* Passage to read:
Once I have my lists, I can create a DataFrame and [CSV](https://pandas.pydata.org/docs/reference/api/pandas.DataFrame.to_csv.html)

In [None]:
import pandas as pd

books_df = pd.DataFrame({
  'title': titles,
  'price': prices,
  'rating': ratings,
  'cover': covers
})

books_df.to_csv("out.csv", index=False)

This has only collected data from the _first_ page though. If we look at the website, we can navigate to page 2 with the click of a button. Notice the URL indicates which page we are on - this is a great opportunity to loop and gather not just the first 50, but all 1000 books listed on the website! This site is nice enough to indicate how many pages we have to iterate over, but many websites won't give you this. It is also likely to change as stock levels rise and drop! So we have to come up with a dynamic solution. 

If the total page number is displayed on the website, you can scrape that value and `for` loop over a [range](https://www.w3schools.com/python/ref_func_range.asp). If it isn't displayed, then we're going to need to use a while loop until there are no more pages. If we open [page 51](https://books.toscrape.com/catalogue/page-51.html), we get an error 404 page. This error status code will be accessible in the response object returned by `requests.get()`, which we can set to the condition of the loop.

We can format the URL string using Python's [string_format](https://www.w3schools.com/python/ref_string_format.asp):

In [None]:
page_number = 1
while True:
  url = f"{base_url}catalogue/page-{page_number}.html"
  response = requests.get(url)
  print(page_number, response)

* Problem set:
(A) Print the portion of the web scraping passage that opens with the words containing "We can format" and closes with "response = requests.get(url)".
(B) According to the web scraping passage, what does opening page 51 of the website produce?

* Supplied material:

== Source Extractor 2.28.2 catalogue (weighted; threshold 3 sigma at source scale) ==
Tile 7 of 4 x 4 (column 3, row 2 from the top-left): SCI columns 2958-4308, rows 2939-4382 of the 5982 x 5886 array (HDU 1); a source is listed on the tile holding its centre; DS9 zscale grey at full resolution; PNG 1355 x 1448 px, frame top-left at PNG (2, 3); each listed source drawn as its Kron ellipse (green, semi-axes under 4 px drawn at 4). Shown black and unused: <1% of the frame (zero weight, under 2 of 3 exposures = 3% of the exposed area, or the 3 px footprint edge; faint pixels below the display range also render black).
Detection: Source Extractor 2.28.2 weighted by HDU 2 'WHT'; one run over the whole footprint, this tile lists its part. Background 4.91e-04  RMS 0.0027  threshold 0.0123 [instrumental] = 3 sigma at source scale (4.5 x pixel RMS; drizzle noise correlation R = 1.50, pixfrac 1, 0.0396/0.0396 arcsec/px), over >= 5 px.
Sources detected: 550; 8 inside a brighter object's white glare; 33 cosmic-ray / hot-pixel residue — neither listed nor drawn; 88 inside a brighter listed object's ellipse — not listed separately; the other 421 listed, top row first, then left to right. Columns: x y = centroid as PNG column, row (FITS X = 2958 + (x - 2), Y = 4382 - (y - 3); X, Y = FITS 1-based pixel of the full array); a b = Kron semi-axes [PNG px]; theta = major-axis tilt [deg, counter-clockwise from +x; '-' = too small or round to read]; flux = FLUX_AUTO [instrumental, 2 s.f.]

* Solutions below:
(A)
We can format the URL string using Python's [string_format](https://www.w3schools.com/python/ref_string_format.asp):

In [None]:
page_number = 1
while True:
  url = f"{base_url}catalogue/page-{page_number}.html"
  response = requests.get(url)

(B) It produces an error 404 page.